Staatsgerichtshof Niedersachsen
Beschl. v. 29.06.2004, Az.: StGH 2/04

Melderegister; Wahlprüfungsbeschwerde; Wahlprüfungsverfahren; Wählerverzeichnis

Bibliographie

Gericht
StGH Niedersachsen
Datum
29.06.2004
Aktenzeichen
StGH 2/04
Entscheidungsform
Beschluss
Referenz
WKRS 2004, 51092
Entscheidungsname
[keine Angabe]
ECLI
[keine Angabe]

Tenor:

Die Beschwerde gegen den Beschluss des Niedersächsischen Landtags vom 21. Januar 2004 wird verworfen.

Gründe

A.

I.

Der Beschwerdeführer greift die am 2. Februar 2003 durchgeführte Wahl zum Niedersächsischen Landtag der 15. Wahlperiode an und bezweifelt deren Gültigkeit. Zweifel daran, dass der Beschwerdeführer zum Niedersächsischen Landtag wahlberechtigt ist, sind nicht erkennbar.

II.

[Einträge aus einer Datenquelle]
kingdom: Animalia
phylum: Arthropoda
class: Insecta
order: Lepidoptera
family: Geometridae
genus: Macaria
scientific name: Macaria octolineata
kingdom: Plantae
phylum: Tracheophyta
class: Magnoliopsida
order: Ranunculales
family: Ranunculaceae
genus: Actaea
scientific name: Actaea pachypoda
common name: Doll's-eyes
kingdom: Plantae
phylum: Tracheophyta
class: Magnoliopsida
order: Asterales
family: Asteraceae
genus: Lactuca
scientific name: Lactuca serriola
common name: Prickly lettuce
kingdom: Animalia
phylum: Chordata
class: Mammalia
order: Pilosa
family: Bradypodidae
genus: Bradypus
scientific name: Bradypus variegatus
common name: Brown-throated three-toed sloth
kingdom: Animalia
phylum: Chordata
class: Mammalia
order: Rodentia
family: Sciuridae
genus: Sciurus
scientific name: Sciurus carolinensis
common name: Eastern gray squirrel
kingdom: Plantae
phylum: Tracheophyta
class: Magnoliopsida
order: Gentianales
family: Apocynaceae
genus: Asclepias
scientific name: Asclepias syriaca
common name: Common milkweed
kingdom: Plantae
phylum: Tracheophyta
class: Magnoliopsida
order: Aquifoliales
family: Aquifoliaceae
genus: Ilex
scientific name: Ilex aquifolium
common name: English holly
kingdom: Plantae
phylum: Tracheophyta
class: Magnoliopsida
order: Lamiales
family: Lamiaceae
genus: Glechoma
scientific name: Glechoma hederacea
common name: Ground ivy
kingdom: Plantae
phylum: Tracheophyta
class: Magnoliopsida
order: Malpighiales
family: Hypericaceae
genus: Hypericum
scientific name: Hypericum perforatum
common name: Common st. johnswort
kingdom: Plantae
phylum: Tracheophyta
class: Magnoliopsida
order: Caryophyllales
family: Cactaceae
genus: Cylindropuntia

[AUFGABENSTELLUNG]
a - Schreibe aus dem Auszug den Teil wortgetreu ab, der mit den Worten „Der Beschwerdeführer greift“ beginnt und mit „sind nicht erkennbar.“ endet.
b - Formuliere den Absatz im Auszug, der mit „Der Beschwerdeführer greift“ beginnt, kürzer und behalte dabei seine wesentlichen Angaben bei.

[ERGEBNISSE DER REIHE NACH]
a -
Der Beschwerdeführer greift die am 2. Februar 2003 durchgeführte Wahl zum Niedersächsischen Landtag der 15. Wahlperiode an und bezweifelt deren Gültigkeit. Zweifel daran, dass der Beschwerdeführer zum Niedersächsischen Landtag wahlberechtigt ist, sind nicht erkennbar.

b - Der Beschwerdeführer bezweifelt die Gültigkeit der Wahl zum Niedersächsischen Landtag der 15. Wahlperiode vom 2. Februar 2003. Zweifel an seiner Wahlberechtigung sind nicht erkennbar.